E-Cadherin (kodiert durch CDH1) ist ein transmembranäres Zell-Zell-Adhäsionsprotein, das eine zentrale Rolle bei der Integrität des Epithels spielt.
In der diagnostischen chirurgischen Pathologie wird der immunhistochemische (IHC) Nachweis von E-Cadherin als etablierter Biomarker verwendet, um:
- invasives lobuläres Karzinom (ILC) gegenüber invasivem duktalem Karzinom (IDC) der Brust differentialdiagnostisch zu identifizieren, da der Verlust der membranösen E-Cadherin-Färbung ein Kennzeichen vieler lobulärer Läsionen ist.
- prognostische oder phänotypische Informationen bei ausgewählten gynäkologischen Tumoren (Endometrium- und Ovarialkarzinome) zu liefern, wobei eine reduzierte E-Cadherin-Expression mit höherem Grad, Invasivität oder distincter Tumorbiologie korreliert.
Wichtige Vorteile & klinische Anwendungen
- Differentialdiagnose lobulärer vs. duktaler Brustläsionen: klare, membranöse Färbung bei duktalen Phänotypen und fehlende/abgeschwächte membranöse Färbung bei klassischen lobulären Phänotypen; häufig zusammen mit p120/β-Catenin-Panels für eine konkorante Interpretation verwendet.
- Adjuvans in gynäkologischen Panels: unterstützt die Graduierung/Invasionsbeurteilung beim Endometriumkarzinom und kann zur Subtypklassifikation bei epithelialen Ovarialtumoren beitragen.
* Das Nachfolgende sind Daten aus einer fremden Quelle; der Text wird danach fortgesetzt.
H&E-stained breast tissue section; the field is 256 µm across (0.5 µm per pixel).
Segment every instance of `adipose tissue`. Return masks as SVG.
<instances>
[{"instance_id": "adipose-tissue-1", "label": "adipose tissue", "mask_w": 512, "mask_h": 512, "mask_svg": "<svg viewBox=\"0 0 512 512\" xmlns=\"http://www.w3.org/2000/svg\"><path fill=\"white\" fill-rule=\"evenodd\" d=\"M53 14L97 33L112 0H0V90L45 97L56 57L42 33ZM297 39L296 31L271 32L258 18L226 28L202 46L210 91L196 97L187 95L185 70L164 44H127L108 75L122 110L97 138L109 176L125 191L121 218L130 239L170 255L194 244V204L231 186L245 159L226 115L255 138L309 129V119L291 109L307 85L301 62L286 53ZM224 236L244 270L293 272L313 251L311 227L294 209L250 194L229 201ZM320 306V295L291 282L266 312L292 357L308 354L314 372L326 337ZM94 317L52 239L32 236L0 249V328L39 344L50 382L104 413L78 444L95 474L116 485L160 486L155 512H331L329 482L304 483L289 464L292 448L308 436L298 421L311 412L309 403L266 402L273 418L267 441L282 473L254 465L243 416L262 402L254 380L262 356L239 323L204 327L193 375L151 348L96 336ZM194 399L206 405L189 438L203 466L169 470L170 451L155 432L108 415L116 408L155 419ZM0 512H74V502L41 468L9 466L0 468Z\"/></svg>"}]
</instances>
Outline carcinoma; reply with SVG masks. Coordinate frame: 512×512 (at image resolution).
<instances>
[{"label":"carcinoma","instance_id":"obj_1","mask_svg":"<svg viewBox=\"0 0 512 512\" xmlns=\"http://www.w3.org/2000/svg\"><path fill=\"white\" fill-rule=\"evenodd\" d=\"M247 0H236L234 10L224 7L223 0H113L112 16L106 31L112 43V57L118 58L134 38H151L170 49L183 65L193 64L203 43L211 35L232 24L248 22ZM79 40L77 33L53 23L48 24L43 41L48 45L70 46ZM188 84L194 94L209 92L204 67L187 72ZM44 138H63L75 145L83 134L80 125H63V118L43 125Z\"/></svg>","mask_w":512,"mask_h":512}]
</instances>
- Validiert für FFPE-Gewebe und automatisierte Plattformen: viele CE/IVD-Klone (EP6, HECD-1 und andere) sind für formalinfixiertes, paraffineingebettetes Material und für automatisierte Färbeautomaten in klinischen Labors optimiert.
- Harmonisierung & Klon-Auswahl: jüngste multizentrische Arbeiten heben die Inter-Klon-Variabilität hervor und empfehlen harmonisierte Interpretationskriterien sowie die Auswahl validierter Klone, um Diskordanzen in schwierigen Fällen zu reduzieren.
Diese klinischen Nutzen machen robuste, CE-gekennzeichnete (CE/IVD) Anti-E-Cadherin-Reagenzien essenziell für Pathologie-Labore, die validierte, regulierungskonforme IVD-Werkzeuge für die Routinediagnostik und klinisch relevante Panels benötigen.